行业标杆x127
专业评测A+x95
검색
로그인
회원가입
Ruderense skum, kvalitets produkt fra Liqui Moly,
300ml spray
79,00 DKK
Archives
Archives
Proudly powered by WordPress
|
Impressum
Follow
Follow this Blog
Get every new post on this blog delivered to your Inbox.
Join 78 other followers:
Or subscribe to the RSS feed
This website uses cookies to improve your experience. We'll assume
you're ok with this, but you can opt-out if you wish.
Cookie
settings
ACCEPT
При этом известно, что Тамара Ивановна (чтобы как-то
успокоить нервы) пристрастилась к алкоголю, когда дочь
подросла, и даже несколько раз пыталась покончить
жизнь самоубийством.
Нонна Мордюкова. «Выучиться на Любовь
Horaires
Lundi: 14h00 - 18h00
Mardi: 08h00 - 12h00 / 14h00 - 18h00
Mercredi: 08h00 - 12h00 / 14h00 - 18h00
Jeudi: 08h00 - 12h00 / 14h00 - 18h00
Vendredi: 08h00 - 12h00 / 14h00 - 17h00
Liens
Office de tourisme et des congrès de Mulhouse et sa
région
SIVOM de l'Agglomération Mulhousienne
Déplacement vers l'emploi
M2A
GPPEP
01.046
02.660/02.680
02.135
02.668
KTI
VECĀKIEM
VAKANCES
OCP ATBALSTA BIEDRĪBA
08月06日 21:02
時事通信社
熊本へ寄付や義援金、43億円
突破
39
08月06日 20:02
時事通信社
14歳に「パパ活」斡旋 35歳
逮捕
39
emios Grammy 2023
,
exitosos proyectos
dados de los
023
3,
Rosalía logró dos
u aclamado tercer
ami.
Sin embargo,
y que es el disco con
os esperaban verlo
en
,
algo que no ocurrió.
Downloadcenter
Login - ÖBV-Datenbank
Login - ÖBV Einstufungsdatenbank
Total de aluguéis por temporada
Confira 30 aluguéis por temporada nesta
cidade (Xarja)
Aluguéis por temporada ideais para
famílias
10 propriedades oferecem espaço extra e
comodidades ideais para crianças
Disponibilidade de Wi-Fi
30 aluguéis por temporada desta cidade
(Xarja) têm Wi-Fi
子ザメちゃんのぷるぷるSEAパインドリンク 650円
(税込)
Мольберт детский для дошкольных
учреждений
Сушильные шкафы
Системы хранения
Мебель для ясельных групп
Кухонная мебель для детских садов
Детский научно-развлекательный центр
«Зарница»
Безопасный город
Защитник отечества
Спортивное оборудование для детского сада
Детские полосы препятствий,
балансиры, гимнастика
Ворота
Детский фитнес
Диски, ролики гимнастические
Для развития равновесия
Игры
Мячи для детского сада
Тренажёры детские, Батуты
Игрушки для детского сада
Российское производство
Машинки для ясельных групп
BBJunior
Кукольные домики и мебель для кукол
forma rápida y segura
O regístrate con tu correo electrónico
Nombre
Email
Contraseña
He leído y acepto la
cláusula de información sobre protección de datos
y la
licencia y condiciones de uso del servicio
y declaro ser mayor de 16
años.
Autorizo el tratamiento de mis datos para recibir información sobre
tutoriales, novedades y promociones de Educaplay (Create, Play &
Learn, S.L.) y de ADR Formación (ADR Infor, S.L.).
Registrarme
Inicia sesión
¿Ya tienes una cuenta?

• **Task to carry out**
With the line containing "Детский фитнес" as the start, transcribe each line through the end of the listing above, exactly and only.

• **Solved problem**
Детский фитнес
Диски, ролики гимнастические
Для развития равновесия
Игры
Мячи для детского сада
Тренажёры детские, Батуты
Игрушки для детского сада
Российское производство
Машинки для ясельных групп
BBJunior
Кукольные домики и мебель для кукол
forma rápida y segura
O regístrate con tu correo electrónico
Nombre
Email
Contraseña
He leído y acepto la
cláusula de información sobre protección de datos
y la
licencia y condiciones de uso del servicio
y declaro ser mayor de 16
años.
Autorizo el tratamiento de mis datos para recibir información sobre
tutoriales, novedades y promociones de Educaplay (Create, Play &
Learn, S.L.) y de ADR Formación (ADR Infor, S.L.).
Registrarme
Inicia sesión
¿Ya tienes una cuenta?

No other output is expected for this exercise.